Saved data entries

-- Opening Marker --

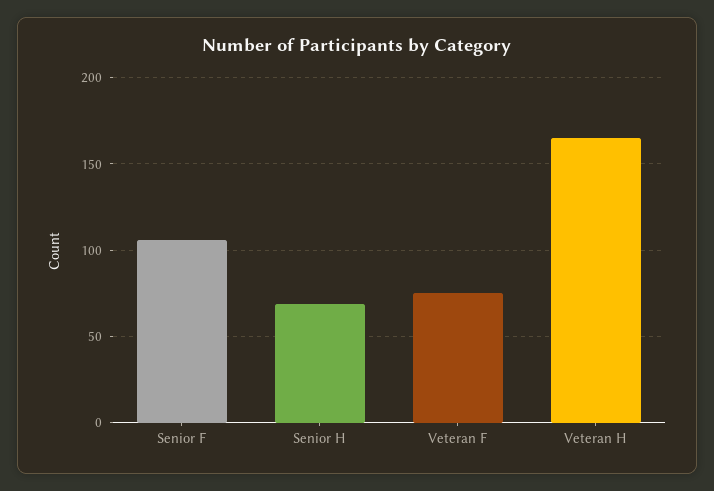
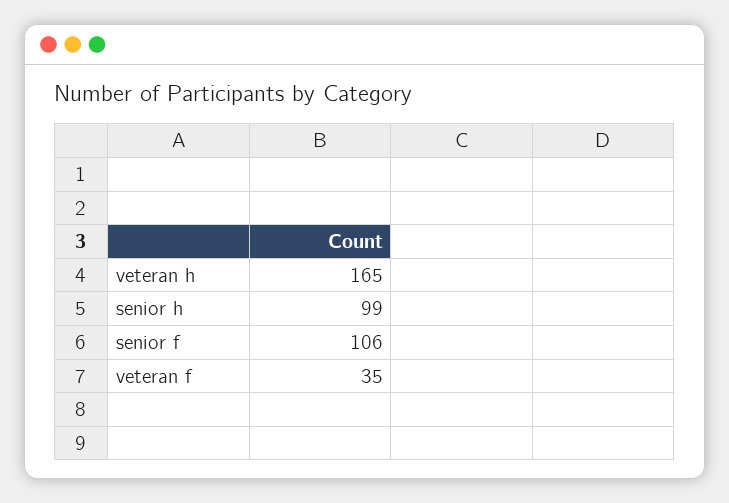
Senior H: 70 -> 99
Veteran F: 75 -> 35

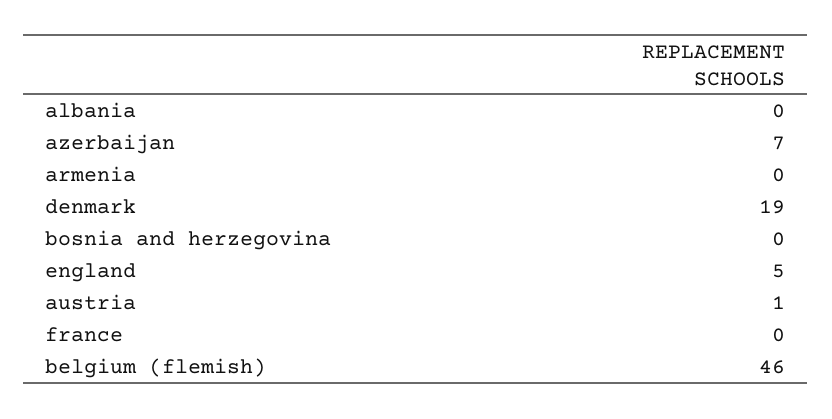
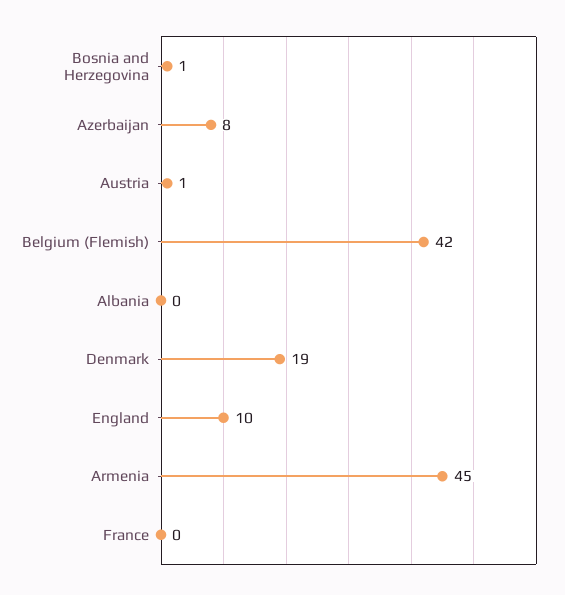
azerbaijan: 7 -> 8
armenia: 0 -> 45
bosnia and herzegovina: 0 -> 1
england: 5 -> 10
belgium (flemish): 46 -> 42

-- Closing Marker --

_TASK TO CARRY OUT_.
The answer must be the exact lines from the line with "Veteran F: 75 -> 35" to the final line of the data, both ends included, with no pictures.

_YOUR SOLUTION_.
Veteran F: 75 -> 35

azerbaijan: 7 -> 8
armenia: 0 -> 45
bosnia and herzegovina: 0 -> 1
england: 5 -> 10
belgium (flemish): 46 -> 42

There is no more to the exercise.